If the CCL rupture is complete and acute, often the pet will be non-weight bearing lame. With rest, the lameness may improve but will return as the pet is more active. However, in the case of a partial or gradual rupture, the pet will be weight-bearing lame or have an intermittent lameness. Lameness will often worsen with activity. Stiffness upon rising and/or a stiff gait is another common complaint. You may note that your pet sits with the affected leg out to the side. He or she may have difficulty rising and be less active. Physically, you may note a swelling or thickening of the knee and muscle atrophy (wasting) in the affected limb. Dogs that have ruptured the CCL in both knees do not routinely carry or off-load a particular limb since he or she does not have a good limb to stand on.
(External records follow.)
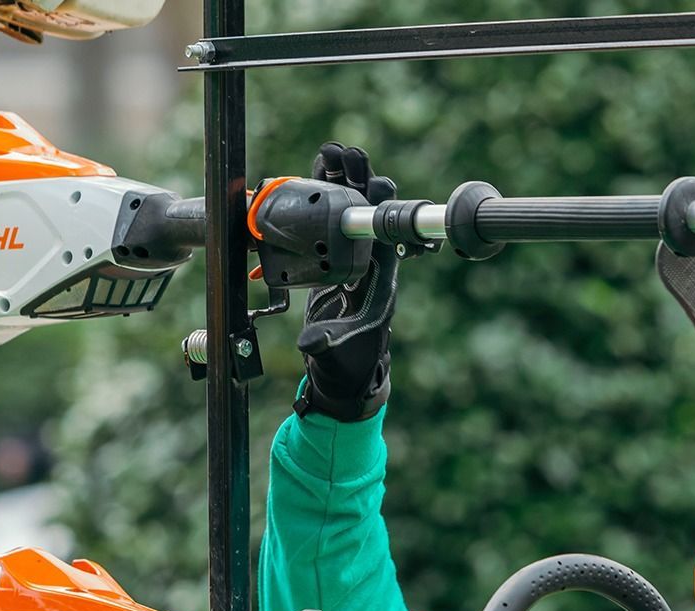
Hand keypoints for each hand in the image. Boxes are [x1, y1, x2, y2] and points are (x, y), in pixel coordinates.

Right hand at [295, 143, 398, 421]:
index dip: (378, 206)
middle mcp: (368, 265)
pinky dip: (321, 200)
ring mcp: (351, 261)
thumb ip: (324, 345)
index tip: (371, 179)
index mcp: (378, 280)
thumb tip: (312, 342)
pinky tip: (311, 177)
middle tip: (343, 152)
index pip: (383, 234)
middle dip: (357, 180)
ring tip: (327, 154)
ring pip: (348, 213)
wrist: (341, 374)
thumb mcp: (334, 352)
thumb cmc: (346, 364)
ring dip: (339, 184)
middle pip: (366, 213)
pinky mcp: (332, 262)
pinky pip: (329, 224)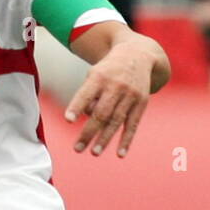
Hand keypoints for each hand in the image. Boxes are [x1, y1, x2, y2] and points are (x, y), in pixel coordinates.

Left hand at [63, 37, 159, 157]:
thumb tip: (87, 117)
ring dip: (104, 139)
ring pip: (115, 121)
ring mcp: (130, 95)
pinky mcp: (141, 103)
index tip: (68, 120)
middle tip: (77, 149)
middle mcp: (116, 86)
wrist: (138, 55)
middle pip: (101, 113)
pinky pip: (133, 124)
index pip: (86, 93)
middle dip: (88, 132)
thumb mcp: (95, 74)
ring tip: (94, 153)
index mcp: (100, 76)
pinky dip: (126, 140)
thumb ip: (89, 95)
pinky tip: (120, 154)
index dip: (77, 106)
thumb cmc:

How is a rupture of the CCL diagnosed?
Diagnosis of a rupture of the CCL first requires an orthopedic examination. The examination typically begins with a visual analysis. Lameness during a walk and off-loading of the limb when standing is commonly observed. The lameness may be mild to non-weight bearing. When sitting, the patient will often demonstrate a positive “sit test” in which the affected limb is out to the side rather than tucked against the body. The musculature of the hind limbs will be assessed. Muscle atrophy of the affected hind limb is common. Often, especially in a more chronic case, thickening of the affected knee, called medial buttress, is noted. The patellar tendon, which runs along the front of the knee, is assessed. The edges of the patellar tendon are easily palpable in a healthy knee, but effusion within the joint, common to CCL injuries, will make palpation of the patellar tendon less distinct. Joint stability can be assessed through manual manipulation. The “cranial drawer” test involves holding the femur with one hand and the tibia with the other, testing for forward motion of the tibia in relation to the femur, called cranial drawer or cranial thrust. This forward tibial drawer or thrust is tested throughout range of motion of the knee. Motion elicited in flexion only typically indicates a partial rupture of the CCL. Motion elicited throughout range of motion typically indicates a complete rupture. A nervous patient with good quadriceps muscle tone can make this test challenging. Cranial thrust can also be evaluated by applying tibial compression. This technique involves placing the index finger of one hand over the patella (knee cap) with the tip resting on the tibial crest and flexing of the hock (ankle) with the other hand. An intact CCL will prevent forward motion of the tibia during hock flexion, therefore, if tibial thrust is elicited, it is likely the CCL is compromised. Radiographs of the stifle can be useful to evaluate the presence of effusion (excessive fluid within the joint) and arthritis. If these assessments are not completely diagnostic, arthroscopic evaluation of the joint and structures may be recommended. If arthroscopic evaluation reveals the ligament is injured, surgical correction can be performed at that time.
What are the surgical options for a ruptured CCL?
There are four surgical options for correction of this injury. Extracapsular Stabilization or Lateral Suture Stabilization, the TightRope CCL procedure, the Tibial Plateau Leveling Osteotomy (TPLO), and the Tibial Tuberosity Advancement (TTA).